Sim, o ideal será que a lei conceda anistia a todos os presos que não tiveram envolvimento com crimes violentos no momento da prisão. A Suprema Corte da Itália, este mês, revogou uma lei de 2006 que havia aumentado a pena por tráfico de maconha de 2 a 6 anos para 6 a 20 anos, comparando a maconha à cocaína e heroína. Segundo a ONG Antigone, esta lei foi a causa primária dos problemas de superlotação das cadeias na Itália. A expectativa é a de que, com esta revogação, a Itália liberte mais de 10 mil presos nos próximo meses.

6) No contexto atual que vivemos aqui no país, que importância você designa ao movimento da Marcha da Maconha?

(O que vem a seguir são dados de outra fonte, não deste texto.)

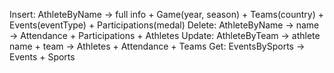 Insert: AthleteByName -> full info + Game(year, season) + Teams(country) + Events(eventType) + Participations(medal)
Delete: AthleteByName -> name -> Attendance + Participations + Athletes
Update: AthleteByTeam -> athlete name + team -> Athletes + Attendance + Teams
Get: EventsBySports -> Events + Sports

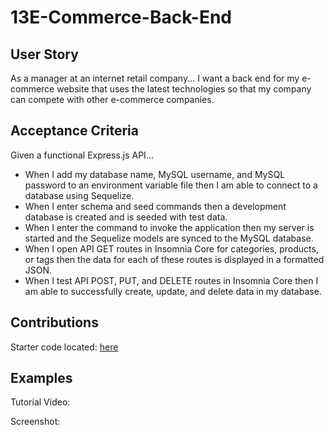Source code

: # 13E-Commerce-Back-End

## User Story

As a manager at an internet retail company... I want a back end for my e-commerce website that uses the latest technologies so that my company can compete with other e-commerce companies.

## Acceptance Criteria

Given a functional Express.js API...
* When I add my database name, MySQL username, and MySQL password to an environment variable file then I am able to connect to a database using Sequelize.
* When I enter schema and seed commands then  a development database is created and is seeded with test data.
* When I enter the command to invoke the application then my server is started and the Sequelize models are synced to the MySQL database.
* When I open API GET routes in Insomnia Core for categories, products, or tags then the data for each of these routes is displayed in a formatted JSON.
* When I test API POST, PUT, and DELETE routes in Insomnia Core then I am able to successfully create, update, and delete data in my database.

## Contributions

Starter code located: [here](https://github.com/coding-boot-camp/fantastic-umbrella)

## Examples

Tutorial Video:

Screenshot:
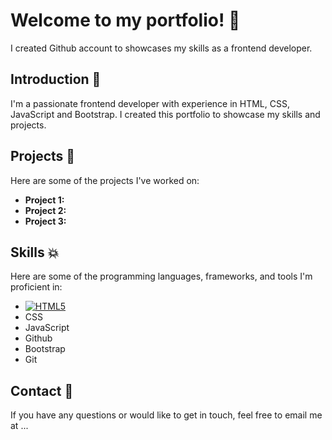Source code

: <h1>Welcome to my portfolio! 👋 </h1> 
I created Github account to showcases my skills as a frontend developer.

## Introduction 🎊

I'm a passionate frontend developer with experience in HTML, CSS, JavaScript and Bootstrap. I created this portfolio to showcase my skills and projects. 

## Projects 📱

Here are some of the projects I've worked on:

-  **Project 1:** 
-  **Project 2:** 
-  **Project 3:** 

## Skills 💥

Here are some of the programming languages, frameworks, and tools I'm proficient in:

-  <a href="https://developer.mozilla.org/en-US/docs/Web/HTML" rel="nofollow"><img src="https://camo.githubusercontent.com/5e7e215d9ff3a7c2e96d09232c11b2205565c841d1129dd2185ebd967284121f/68747470733a2f2f696d672e736869656c64732e696f2f62616467652f68746d6c352d2532334533344632362e7376673f7374796c653d666f722d7468652d6261646765266c6f676f3d68746d6c35266c6f676f436f6c6f723d7768697465" alt="HTML5" data-canonical-src="https://img.shields.io/badge/html5-%23E34F26.svg?style=for-the-badge&amp;logo=html5&amp;logoColor=white" style="max-width: 100%;"></a>
-  CSS
-  JavaScript
-  Github
-  Bootstrap
-  Git


## Contact 📩

If you have any questions or would like to get in touch, feel free to email me at ...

A Marcha da Maconha é anterior aos protestos de junho de 2013 e se compara, em importância histórica, às passeatas do movimento LGBT quanto à luta pela conquista de direitos. A Marcha da Maconha foi a primeira passeata do Brasil cujos participantes esconderam seus rostos atrás de máscaras, antes dos Anonymous e Blac Blocks. A Marcha da Maconha precisa, este ano, se alinhar de forma a apresentar aos congressistas as respostas sobre o modelo de regulação que quer para o Brasil. E se perguntar: e se o Brasil legalizar? Portanto, é preciso imaginar o futuro da Marcha da Maconha após a libertação da erva e a abolição dos escravos contemporâneos, prisioneiros da Guerra às Drogas. Será a Marcha da Maconha, no futuro, apenas uma lembrança dos tempos sombrios que vivemos enquanto jovens? A legalização da maconha será o fim da Marcha da Maconha?

7) Pra fechar, deixa um recado pros leitores do Hempa.

Obrigado a todos que apoiaram a proposta no Senado. Chega de alegria, a PM mata pobre todo dia. Por isso, nossa vitória já é presente, e não será por acidente.